● TASK:
Recast the rows between the line containing "locality: Pacific Coast." and the line containing "state / province: Western Cape", inclusive, as a numbered list, leaving out any blank lines.

● GIVEN ENTRIES:
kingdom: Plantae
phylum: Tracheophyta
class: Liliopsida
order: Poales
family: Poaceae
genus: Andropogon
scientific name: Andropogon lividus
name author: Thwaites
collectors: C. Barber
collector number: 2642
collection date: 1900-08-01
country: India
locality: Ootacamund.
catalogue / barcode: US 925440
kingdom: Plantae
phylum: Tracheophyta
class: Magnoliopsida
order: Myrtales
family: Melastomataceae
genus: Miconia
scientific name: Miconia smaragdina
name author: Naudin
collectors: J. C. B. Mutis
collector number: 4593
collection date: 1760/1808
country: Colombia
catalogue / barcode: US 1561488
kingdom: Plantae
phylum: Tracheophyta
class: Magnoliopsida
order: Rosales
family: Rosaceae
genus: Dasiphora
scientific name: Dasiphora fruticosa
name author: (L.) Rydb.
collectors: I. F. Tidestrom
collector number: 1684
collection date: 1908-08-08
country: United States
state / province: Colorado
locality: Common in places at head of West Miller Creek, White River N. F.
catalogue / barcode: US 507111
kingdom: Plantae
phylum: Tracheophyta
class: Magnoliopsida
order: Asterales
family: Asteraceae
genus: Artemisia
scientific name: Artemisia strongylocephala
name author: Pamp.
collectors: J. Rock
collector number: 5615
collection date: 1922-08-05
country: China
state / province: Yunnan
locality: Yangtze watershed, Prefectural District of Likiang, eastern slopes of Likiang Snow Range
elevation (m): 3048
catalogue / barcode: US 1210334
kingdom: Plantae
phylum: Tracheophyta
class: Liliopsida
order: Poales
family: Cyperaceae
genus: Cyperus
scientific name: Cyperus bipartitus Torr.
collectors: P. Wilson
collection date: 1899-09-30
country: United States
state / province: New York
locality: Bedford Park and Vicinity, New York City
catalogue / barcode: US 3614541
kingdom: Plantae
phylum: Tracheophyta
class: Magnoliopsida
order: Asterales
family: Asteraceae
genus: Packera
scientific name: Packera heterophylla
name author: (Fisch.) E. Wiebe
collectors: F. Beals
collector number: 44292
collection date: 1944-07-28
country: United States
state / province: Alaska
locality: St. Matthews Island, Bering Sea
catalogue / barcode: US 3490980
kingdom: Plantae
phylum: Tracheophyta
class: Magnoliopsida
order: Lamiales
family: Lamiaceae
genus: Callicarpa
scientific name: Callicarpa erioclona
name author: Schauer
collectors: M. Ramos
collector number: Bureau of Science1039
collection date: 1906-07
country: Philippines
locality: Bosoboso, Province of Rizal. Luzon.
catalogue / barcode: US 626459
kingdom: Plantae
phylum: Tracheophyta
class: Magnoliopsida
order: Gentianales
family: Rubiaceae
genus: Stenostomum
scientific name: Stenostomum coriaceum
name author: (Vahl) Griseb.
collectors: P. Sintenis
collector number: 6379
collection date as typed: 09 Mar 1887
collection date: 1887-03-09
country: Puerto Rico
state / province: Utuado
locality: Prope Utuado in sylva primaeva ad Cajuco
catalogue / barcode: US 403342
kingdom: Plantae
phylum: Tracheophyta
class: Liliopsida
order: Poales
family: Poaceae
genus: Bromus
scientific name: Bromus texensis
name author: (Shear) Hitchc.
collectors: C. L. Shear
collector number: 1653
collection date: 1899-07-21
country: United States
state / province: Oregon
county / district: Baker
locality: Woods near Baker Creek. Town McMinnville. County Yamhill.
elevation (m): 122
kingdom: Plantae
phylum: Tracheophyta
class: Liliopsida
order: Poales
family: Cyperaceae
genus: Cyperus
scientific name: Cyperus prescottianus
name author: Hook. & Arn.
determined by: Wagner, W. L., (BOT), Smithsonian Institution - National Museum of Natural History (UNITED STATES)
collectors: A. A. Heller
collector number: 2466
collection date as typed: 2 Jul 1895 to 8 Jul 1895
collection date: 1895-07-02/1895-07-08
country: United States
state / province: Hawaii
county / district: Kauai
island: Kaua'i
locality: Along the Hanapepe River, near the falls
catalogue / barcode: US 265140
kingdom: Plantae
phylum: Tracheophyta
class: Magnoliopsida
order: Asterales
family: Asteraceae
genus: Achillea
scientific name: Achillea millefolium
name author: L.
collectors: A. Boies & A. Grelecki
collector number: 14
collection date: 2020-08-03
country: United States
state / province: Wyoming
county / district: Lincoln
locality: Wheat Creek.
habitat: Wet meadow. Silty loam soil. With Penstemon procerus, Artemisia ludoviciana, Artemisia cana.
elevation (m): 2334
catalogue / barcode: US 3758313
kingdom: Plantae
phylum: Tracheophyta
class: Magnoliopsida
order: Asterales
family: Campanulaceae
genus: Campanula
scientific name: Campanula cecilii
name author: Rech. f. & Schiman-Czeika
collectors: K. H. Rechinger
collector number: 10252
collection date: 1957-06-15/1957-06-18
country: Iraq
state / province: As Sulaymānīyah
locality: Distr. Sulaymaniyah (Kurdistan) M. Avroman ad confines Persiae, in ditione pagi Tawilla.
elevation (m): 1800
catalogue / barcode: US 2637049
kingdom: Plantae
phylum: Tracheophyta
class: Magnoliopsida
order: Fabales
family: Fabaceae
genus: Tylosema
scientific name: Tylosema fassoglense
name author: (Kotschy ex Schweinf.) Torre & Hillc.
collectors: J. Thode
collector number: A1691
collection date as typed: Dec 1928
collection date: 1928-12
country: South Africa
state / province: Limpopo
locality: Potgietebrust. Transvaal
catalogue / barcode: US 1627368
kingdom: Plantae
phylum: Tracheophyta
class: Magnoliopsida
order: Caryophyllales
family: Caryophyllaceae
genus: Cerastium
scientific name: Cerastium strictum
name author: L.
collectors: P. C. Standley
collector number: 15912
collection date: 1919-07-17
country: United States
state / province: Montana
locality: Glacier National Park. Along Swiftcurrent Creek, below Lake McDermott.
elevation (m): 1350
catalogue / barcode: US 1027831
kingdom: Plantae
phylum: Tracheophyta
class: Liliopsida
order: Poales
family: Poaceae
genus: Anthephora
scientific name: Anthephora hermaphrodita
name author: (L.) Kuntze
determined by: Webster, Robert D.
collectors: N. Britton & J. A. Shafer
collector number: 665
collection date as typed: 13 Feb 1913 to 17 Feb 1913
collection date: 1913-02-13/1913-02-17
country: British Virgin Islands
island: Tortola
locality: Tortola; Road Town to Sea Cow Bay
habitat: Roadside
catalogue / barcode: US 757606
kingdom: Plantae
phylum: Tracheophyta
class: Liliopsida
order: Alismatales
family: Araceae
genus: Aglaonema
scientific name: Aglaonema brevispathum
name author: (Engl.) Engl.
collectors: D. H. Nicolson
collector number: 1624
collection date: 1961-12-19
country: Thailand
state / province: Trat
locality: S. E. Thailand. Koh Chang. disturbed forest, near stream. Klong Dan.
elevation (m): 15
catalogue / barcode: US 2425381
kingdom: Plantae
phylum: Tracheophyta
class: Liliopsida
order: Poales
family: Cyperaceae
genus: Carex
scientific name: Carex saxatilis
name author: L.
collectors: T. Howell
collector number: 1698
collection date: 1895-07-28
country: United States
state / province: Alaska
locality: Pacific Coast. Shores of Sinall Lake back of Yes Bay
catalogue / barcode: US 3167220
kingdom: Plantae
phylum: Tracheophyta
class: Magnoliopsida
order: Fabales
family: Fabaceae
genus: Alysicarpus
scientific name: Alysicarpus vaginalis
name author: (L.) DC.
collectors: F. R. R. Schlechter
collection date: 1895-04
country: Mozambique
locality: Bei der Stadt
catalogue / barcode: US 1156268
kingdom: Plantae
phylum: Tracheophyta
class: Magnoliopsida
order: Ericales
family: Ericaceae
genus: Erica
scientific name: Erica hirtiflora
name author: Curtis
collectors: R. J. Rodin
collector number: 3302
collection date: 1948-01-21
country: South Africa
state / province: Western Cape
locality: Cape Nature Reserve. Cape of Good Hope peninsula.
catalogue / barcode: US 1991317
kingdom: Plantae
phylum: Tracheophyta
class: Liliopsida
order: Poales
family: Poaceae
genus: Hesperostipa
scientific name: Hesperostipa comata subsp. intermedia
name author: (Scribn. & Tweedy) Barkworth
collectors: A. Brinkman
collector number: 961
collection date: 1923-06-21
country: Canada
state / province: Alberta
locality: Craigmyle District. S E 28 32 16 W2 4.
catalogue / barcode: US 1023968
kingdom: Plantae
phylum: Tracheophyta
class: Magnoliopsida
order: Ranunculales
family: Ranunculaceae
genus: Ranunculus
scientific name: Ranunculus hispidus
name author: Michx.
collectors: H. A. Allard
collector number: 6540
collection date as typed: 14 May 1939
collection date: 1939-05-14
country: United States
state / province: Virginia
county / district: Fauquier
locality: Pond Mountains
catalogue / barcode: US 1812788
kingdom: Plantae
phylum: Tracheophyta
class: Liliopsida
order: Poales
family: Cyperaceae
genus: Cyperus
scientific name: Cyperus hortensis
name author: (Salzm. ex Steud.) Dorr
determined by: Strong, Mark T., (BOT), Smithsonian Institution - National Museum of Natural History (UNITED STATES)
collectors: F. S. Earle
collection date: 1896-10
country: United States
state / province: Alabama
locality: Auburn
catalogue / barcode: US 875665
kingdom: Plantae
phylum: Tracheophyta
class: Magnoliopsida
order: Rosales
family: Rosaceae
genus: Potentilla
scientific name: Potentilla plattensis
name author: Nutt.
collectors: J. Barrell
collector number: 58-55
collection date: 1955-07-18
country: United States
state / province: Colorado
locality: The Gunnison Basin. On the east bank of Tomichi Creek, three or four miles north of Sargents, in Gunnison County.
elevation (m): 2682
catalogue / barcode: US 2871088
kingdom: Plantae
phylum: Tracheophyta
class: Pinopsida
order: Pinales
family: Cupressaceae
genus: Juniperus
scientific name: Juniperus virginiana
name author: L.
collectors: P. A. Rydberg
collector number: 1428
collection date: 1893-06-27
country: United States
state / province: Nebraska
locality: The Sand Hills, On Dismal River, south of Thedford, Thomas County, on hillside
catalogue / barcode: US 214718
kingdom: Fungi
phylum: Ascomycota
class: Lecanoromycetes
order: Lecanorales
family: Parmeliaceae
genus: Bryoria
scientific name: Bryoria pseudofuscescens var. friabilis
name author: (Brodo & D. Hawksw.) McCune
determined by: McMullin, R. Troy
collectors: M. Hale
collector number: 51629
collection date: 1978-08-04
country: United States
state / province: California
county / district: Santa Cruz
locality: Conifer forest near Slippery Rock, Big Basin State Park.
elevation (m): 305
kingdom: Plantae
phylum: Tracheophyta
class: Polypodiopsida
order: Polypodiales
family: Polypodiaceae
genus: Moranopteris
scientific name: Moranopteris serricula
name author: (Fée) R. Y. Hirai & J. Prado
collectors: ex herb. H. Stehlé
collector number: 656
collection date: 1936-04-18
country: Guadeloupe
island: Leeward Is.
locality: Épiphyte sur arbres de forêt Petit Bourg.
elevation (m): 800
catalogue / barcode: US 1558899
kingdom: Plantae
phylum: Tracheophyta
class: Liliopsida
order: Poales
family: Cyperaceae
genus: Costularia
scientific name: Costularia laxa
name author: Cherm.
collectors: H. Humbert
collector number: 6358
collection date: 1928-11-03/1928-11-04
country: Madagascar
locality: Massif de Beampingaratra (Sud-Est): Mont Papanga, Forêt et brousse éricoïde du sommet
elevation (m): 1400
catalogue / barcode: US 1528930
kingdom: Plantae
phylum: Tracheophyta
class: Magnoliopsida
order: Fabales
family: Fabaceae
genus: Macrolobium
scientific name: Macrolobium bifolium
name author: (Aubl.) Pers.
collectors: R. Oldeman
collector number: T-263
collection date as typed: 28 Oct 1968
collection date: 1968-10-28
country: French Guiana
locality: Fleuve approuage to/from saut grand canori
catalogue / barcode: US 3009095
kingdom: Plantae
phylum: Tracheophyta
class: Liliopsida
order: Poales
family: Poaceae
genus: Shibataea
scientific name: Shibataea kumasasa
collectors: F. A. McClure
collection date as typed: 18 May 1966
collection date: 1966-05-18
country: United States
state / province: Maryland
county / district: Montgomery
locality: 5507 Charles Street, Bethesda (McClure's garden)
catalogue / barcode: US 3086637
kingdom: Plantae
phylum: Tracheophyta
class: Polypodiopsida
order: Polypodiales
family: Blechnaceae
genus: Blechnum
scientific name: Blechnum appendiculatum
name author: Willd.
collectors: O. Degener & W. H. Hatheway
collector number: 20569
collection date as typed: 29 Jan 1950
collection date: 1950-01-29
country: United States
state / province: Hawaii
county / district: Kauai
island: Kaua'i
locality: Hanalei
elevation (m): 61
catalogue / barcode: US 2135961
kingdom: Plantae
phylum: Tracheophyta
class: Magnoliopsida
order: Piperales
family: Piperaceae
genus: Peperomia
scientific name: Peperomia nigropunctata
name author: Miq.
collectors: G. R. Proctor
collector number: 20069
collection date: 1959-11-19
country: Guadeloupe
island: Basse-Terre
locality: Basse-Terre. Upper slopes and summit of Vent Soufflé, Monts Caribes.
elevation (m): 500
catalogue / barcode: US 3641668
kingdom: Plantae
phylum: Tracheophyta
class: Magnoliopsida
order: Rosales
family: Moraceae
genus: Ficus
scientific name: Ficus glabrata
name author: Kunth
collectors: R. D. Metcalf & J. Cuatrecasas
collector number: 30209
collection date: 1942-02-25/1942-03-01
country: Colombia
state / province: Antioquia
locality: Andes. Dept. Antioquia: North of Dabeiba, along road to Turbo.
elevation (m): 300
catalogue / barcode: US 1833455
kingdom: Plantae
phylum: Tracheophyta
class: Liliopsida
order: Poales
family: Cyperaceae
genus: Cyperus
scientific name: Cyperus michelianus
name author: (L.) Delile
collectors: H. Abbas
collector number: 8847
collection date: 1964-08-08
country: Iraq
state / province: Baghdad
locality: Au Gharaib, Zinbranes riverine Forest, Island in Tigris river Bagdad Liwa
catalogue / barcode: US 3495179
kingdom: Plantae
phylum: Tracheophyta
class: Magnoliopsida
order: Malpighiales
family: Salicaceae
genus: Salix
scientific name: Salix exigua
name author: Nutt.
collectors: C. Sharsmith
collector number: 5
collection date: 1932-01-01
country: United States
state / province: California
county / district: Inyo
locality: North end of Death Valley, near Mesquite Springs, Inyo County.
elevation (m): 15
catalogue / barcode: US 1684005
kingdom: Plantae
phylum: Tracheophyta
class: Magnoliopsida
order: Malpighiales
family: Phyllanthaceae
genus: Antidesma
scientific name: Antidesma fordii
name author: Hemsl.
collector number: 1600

● EXERCISE SOLUTION:
1. locality: Pacific Coast. Shores of Sinall Lake back of Yes Bay
2. catalogue / barcode: US 3167220
3. kingdom: Plantae
4. phylum: Tracheophyta
5. class: Magnoliopsida
6. order: Fabales
7. family: Fabaceae
8. genus: Alysicarpus
9. scientific name: Alysicarpus vaginalis
10. name author: (L.) DC.
11. collectors: F. R. R. Schlechter
12. collection date: 1895-04
13. country: Mozambique
14. locality: Bei der Stadt
15. catalogue / barcode: US 1156268
16. kingdom: Plantae
17. phylum: Tracheophyta
18. class: Magnoliopsida
19. order: Ericales
20. family: Ericaceae
21. genus: Erica
22. scientific name: Erica hirtiflora
23. name author: Curtis
24. collectors: R. J. Rodin
25. collector number: 3302
26. collection date: 1948-01-21
27. country: South Africa
28. state / province: Western Cape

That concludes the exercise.